Visualization of Site-Specific PhytoremediationEPA Grant Number: F6C30884
Title: Visualization of Site-Specific Phytoremediation
Investigators: Nelson, Mary E.
Institution: University of Virginia
EPA Project Officer: Lee, Sonja
Project Period: September 1, 2006 through September 1, 2008
Project Amount: $73,631
RFA: STAR Graduate Fellowships (2006) RFA Text | Recipients Lists
Research Category: Academic Fellowships , Environmental Justice , Fellowship - Environmental
The success of any phytoremediation strategy depends upon an accurate match to site-specific conditions. To date, the process for making a successful match remains a stumbling block for scientific and design communities alike. This project tests a decision-making tool for creating site-specific phytoremediation strategies.

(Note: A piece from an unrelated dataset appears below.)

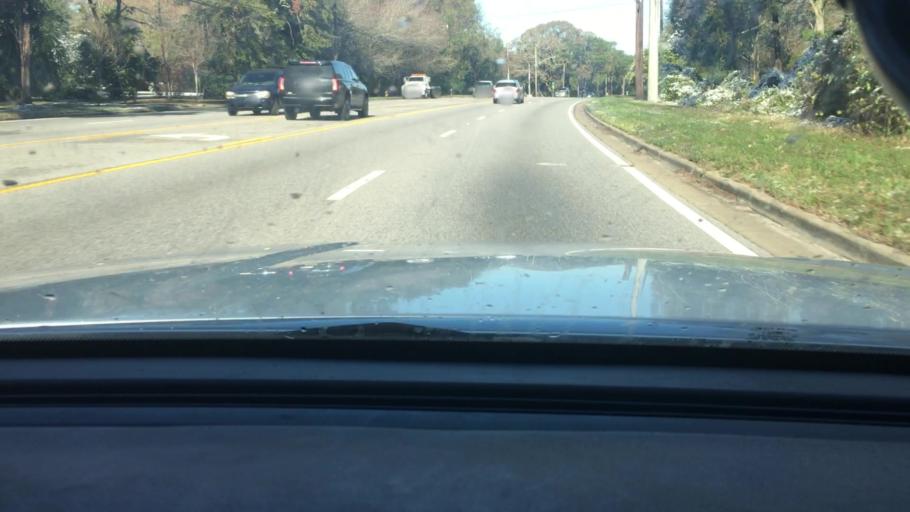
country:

Using geographic information systems (GIS) technology, this project will integrate the following components:
- A database of existing scientific data on phytoremediation processes and species
- An interactive geographic data set for site-specific conditions
- Cross-reference of the phytoremediation database with site-specific conditions
- 2D and 3D visualization of site conditions and plant species
The phytoremediation database will include the remedial, biological, spatial and temporal qualities of plant species as searchable, linkable features. The features of the geographic data set will include contaminant(s), climate zone, topographic qualities, soil condition and solar orientation. This data set will be cross-referenced with the plant database to establish the species available for successful and sustainable (non-invasive) phytoremediation. The methodology for 2D and 3D visualization will develop in response to the graphics procedures available within current GIS technology. The project will examine USDA Plant Hardiness Zones 6 and 7 of the Mid-Atlantic as its study area.
The expected result is a model for an interactive GIS application that identifies the phytoremediation processes and plant species available to a specific site and facilitates the visualization of their spatial and temporal impact. Its potential as an environmental decision-making and educational tool will interest academia, government agencies, non-profit organizations, landscape architects and environmental engineers.